◆ **ENTRIES SHOWN**
• • • • • • •

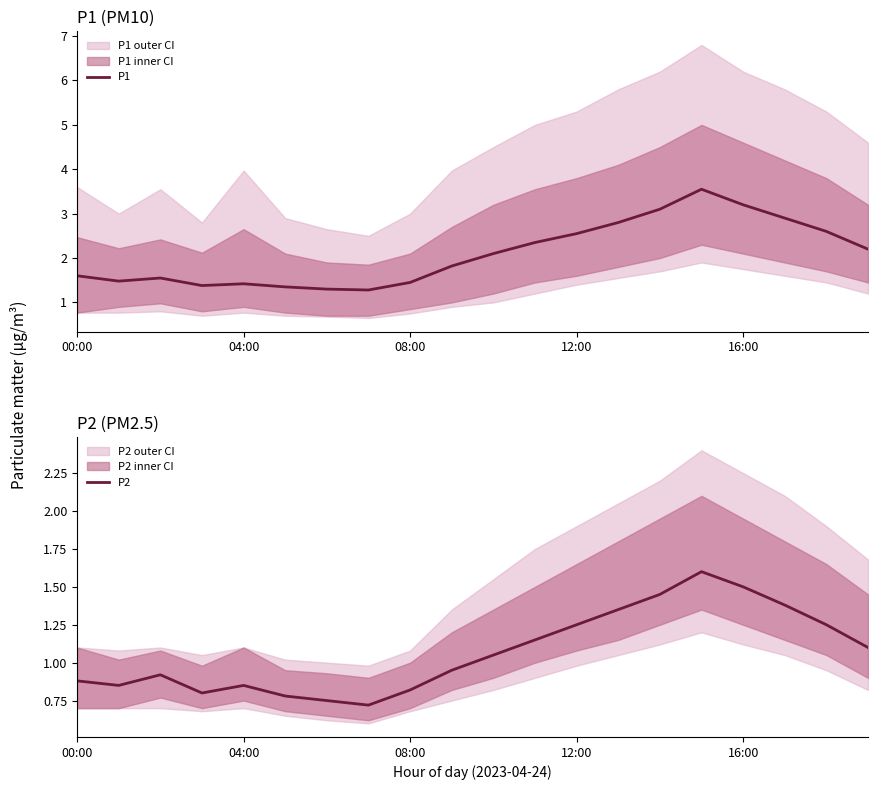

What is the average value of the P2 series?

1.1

• • • • • • •

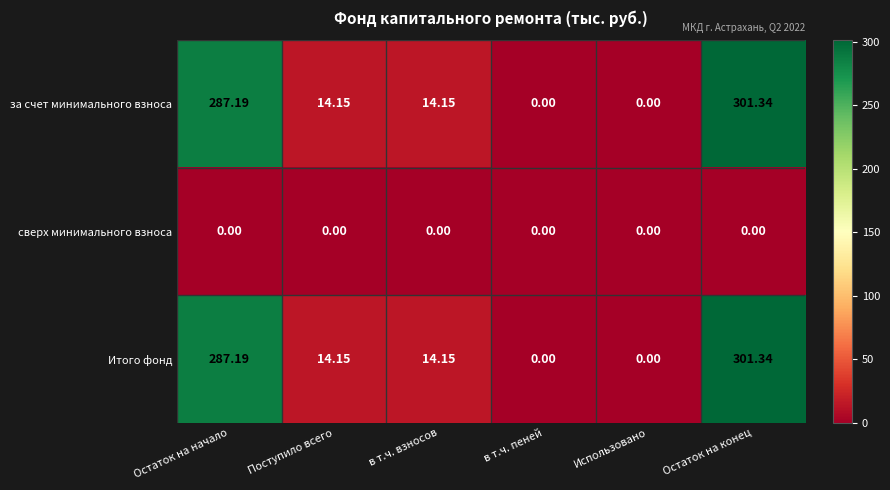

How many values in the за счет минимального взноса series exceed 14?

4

• • • • • • •

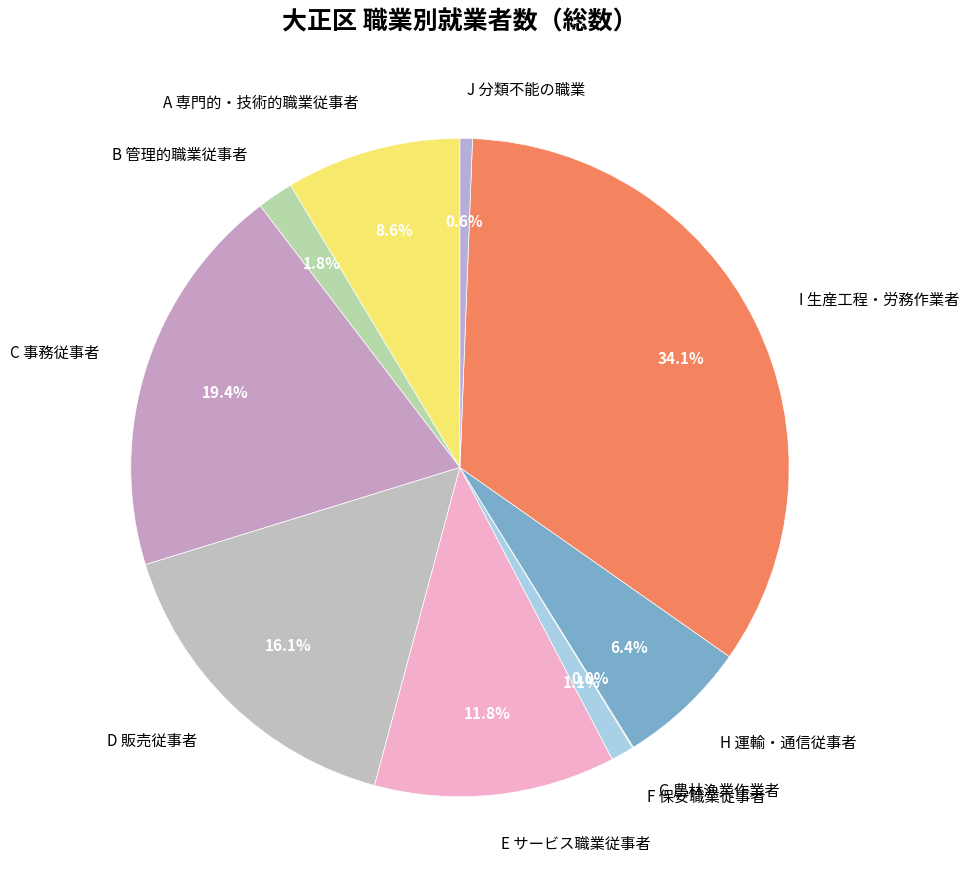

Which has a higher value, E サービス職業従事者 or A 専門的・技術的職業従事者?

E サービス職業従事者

• • • • • • •

◆ **PROBLEM DESCRIPTION**
Identify and copy each line in the entries above that contains the string "サービス職業従事者".

◆ **SOLUTION**
Which has a higher value, E サービス職業従事者 or A 専門的・技術的職業従事者?
E サービス職業従事者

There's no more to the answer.